Press reports indicate that the Office of the Comptroller of the Currency has discovered that 40 financial institutions have been opening new consumer accounts without consent. The OCC has also said that it does not plan to release the names of these institutions, and that the matter is being handled administratively.
Because the names are not being released, there are several bank CEOs who are, or should be, breathing a sigh of relief. The fallout from such activity would likely be intense, particularly given that this activity allegedly continued to occur even after Wells Fargo was publicly excoriated and fined for such activity.
But banks that believe that the OCC's protection will be enough to shield them from being publicly disclosed are deluding themselves: The press, plaintiff’s attorneys, consumers, members of Congress and state attorneys general will be aggressive in trying to identify these institutions.
Disclosure is simply a matter of time. Banks should consider acting proactively before someone else does it for them.

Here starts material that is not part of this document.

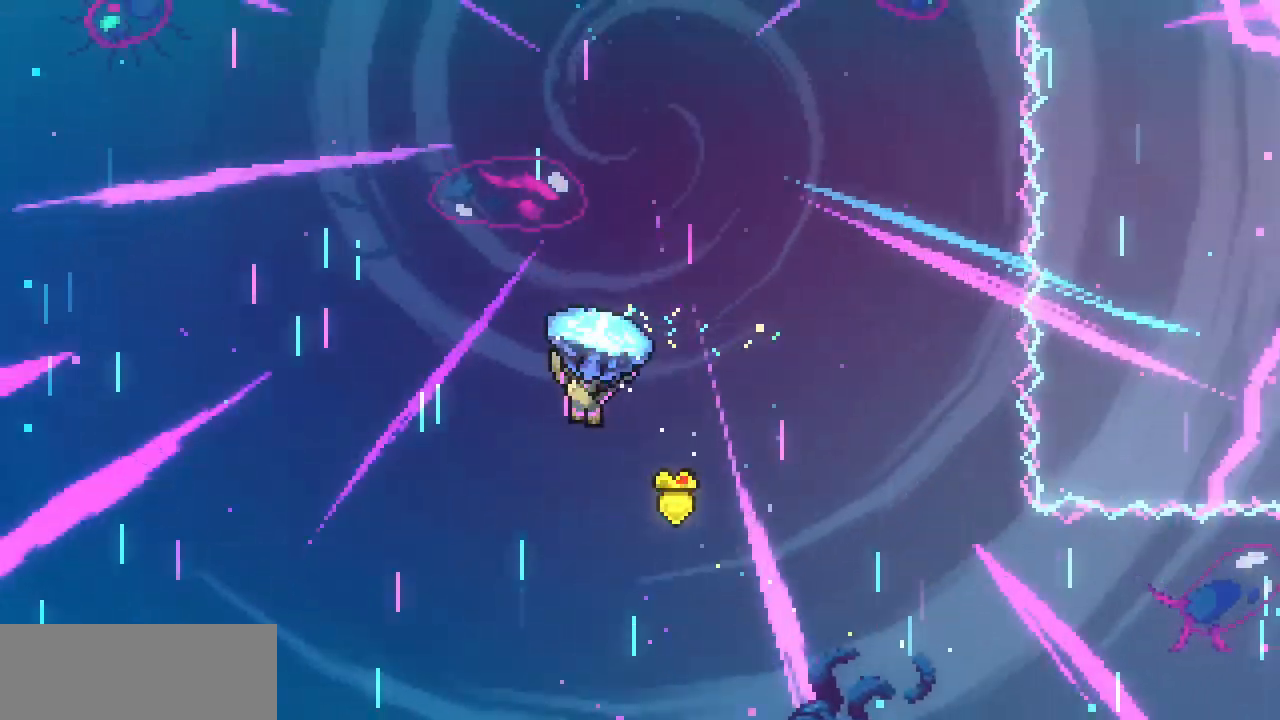
{"keys": ["up", "x"], "events": [[400, "left", "down"], [483, "left", "up"]]}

Further, institutions should understand that the circumstances of their case will not protect them from criticism — when the story starts to break, they will be lucky to get a word in edgewise, so relying on facts to differentiate their activity from Wells will not be enough to avoid intense scrutiny.
The firestorm from disclosure is going to be even more intense for those first few institutions that are made public — they are going to bear all the brunt of this outrage, no matter what the circumstances surrounding their participation are.
Therefore, all of the institutions that find themselves on the wrong end of this potential firestorm should have a plan in place to address the outcry that they will face.
This plan should focus on two aspects. First is the response itself: what the company did, and what it is doing to address the problems identified by the OCC. Getting the whole truth out as quickly as possible should be a major focus.
Second, and just as important, is having an operational plan in place to mitigate the consumer harm that may have occurred. As we learned from the Equifax, Target and Wells Fargo experiences, how a company responds to a crisis may be as important to managing the resulting fallout as the problem itself. Having a response plan in place that stresses consumer protection will help take the pressure off, while a dysfunctional plan will cause the problem to linger and may generate additional problems.
Companies that are not prepared are likely to find themselves with an almost total inability to respond, and they may be forced to take steps to respond that go well beyond what a prepared company would have to do. For example, the first few institutions that are disclosed can expect calls for the CEO and other senior leaders to be fired; calls for stock and deposit divestiture; lawsuits; congressional hearings, state AG investigations and calls for fines that mirror the $1 billion penalty that Wells Fargo faced for similar activity. Trying to mitigate this without an aggressive plan in place is going to be fruitless.
Financial institutions that are caught up in this should learn from the lessons of Wells Fargo and Equifax — get the truth out and have a functional mitigation plan in place. It is easier to protect yourself from the wave than it is to fix the broken pieces.